厄介だな、とキリカは舌打ちした。ばったり出くわした後のシチュエーションが容易に想像できる。すなわち、強奪を目的とした闘争、殺害。それに対抗するための正当防衛、殺害。負ける気はしないが、はっきりいって面倒だ。
正規の手順でシェルターに入ってないことからも、ここの関係者でないことが読み取れる。
放浪者か。はたまた略奪者か。どっちにせよ関与しないのが賢明だ。
「エマージェンシー、エマージェンシー。総勢百体の警備ロボットがこちらに向かっているようデス」
キリカは溜め息をついた。これまでの経験から大体予想がつくのだ。百体の警備ロボはこのシェルターのいわば奥の手。建物自体を傷つけても必ず機密情報を守秘、もしくは破壊する執行者だ。先程倒した円盤型偵察機とは比べ物にならないほどの攻撃特性を持つに違いない。それが不正アクセスを検知したいま、シェルターの心臓部であり、情報の金庫とも言うべきこの管理ルームに向かって出勤してしまった。

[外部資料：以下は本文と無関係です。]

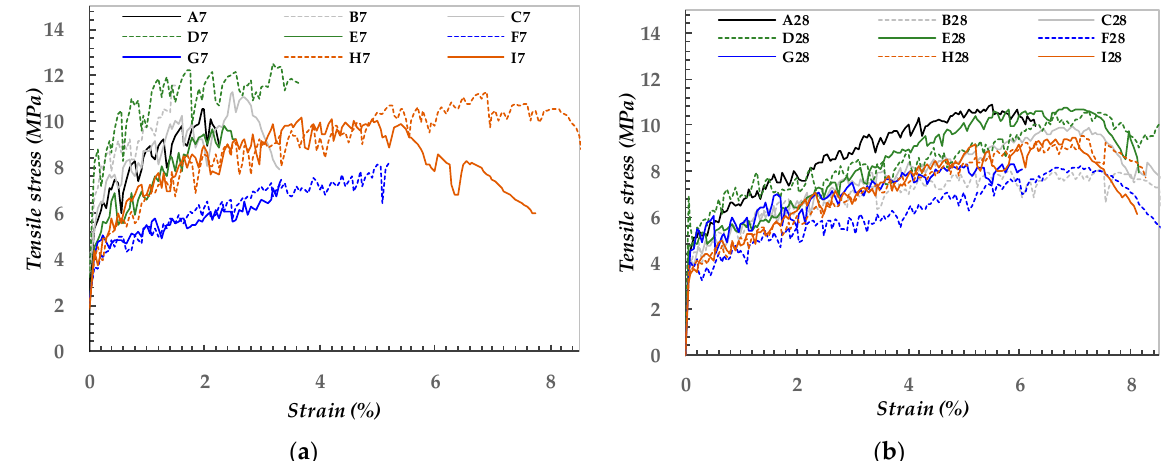
Figure 10. Tensile stress–strain curves of ( a ) 7 d and ( b ) 28 d cured specimens.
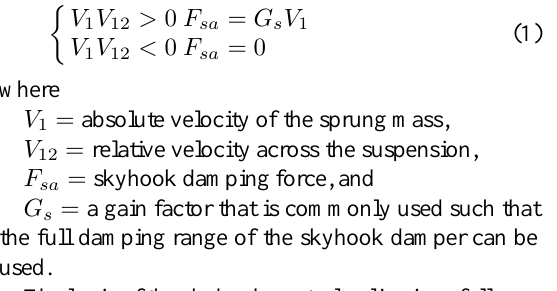
Fig. 2. Schematics of the idealized skyhook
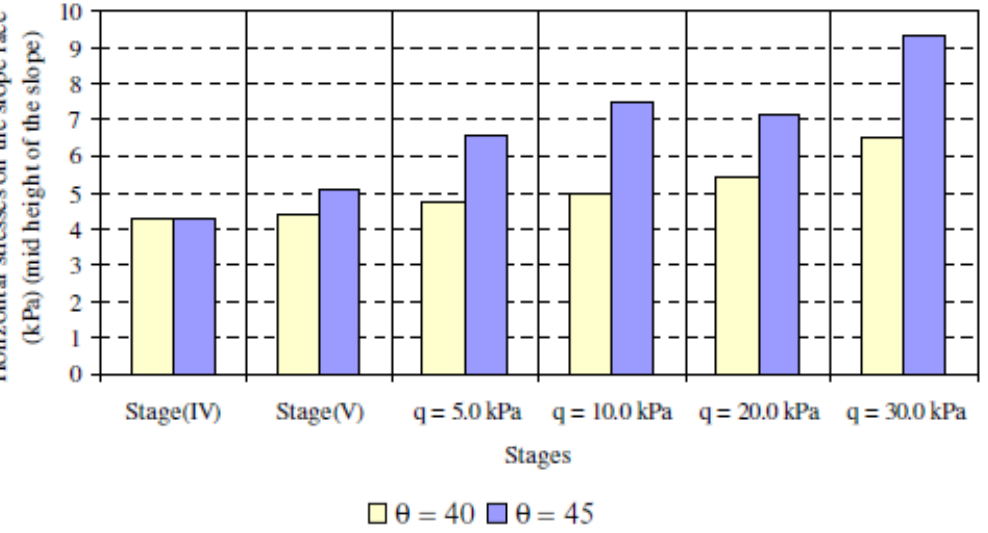
Figure 15. Influence of slope inclination on the slope face horizontal stresses at mid-height of slope.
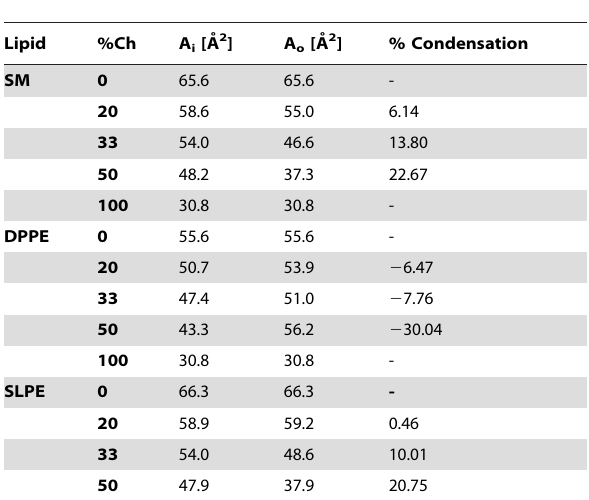
Table 2. Average molecular area and percent condensation values vs. composition of SLPE/Ch mixtures measured at a surface pressure of 3 mN/m at 4 or 37 u C.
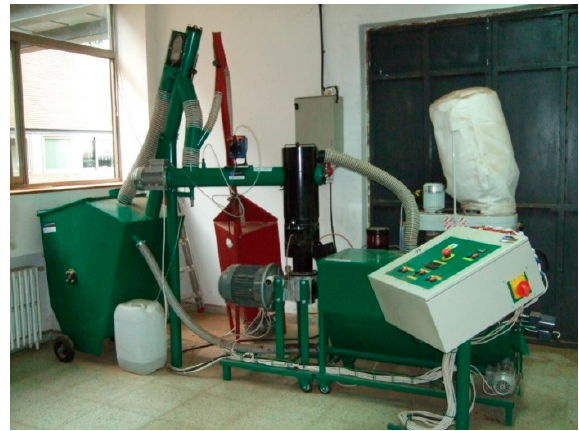
Figure 3. Pelletizing equipment used.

ならばすでに地図の閲覧という時間を浪費するだけの選択は愚の骨頂と化している。不正アクセスが行われ、執行されるセキュリティプロトコルをやり過ごすしか道はないのだから、どうせならテイクアウトを選んだほうがいい。
「予定変更だ、ニム。マップデータは持ち出す」キリカは銃先で後頭部を掻いた。「こっちに来てる警備ロボは銃火器を持っているのか?」
ディスプレイに3Dモデルが表示された。卵のような形をしており、小さな四つの足が体を支えている。体色は白だ。
「K9。Vber社製の警備ロボットデス。外敵の排除に特化した個体でテーザー銃と銃火器を装備していマス」
画面上のK9の体内から、銃筒が左と右に現れた。そして弾丸をマシンガンのように発射する。
「秒間二十発。使用される弾丸は9mmパラベラム弾デス」
キリカは自身の持つ拳銃を見つめた。「わかった。私の準備が整い次第、解析を始めてくれ」
「了解しマシタ」
直後、ニムの背中が勢いよく開いた。キリカはその中から、真円の防護盾、予備弾倉を取り出した。防護盾を左手に持ち、予備弾倉を腰に仕込み、部屋の出入り口を見据えた。
扉は三つ。キリカたちが入って来た五メートルほど上にある中央の扉。通路の階段横にある右の扉。その真向かいにある左の扉。こうしてみると、この部屋は中央扉を境に綺麗なシンメトリーを形成していることが分かった。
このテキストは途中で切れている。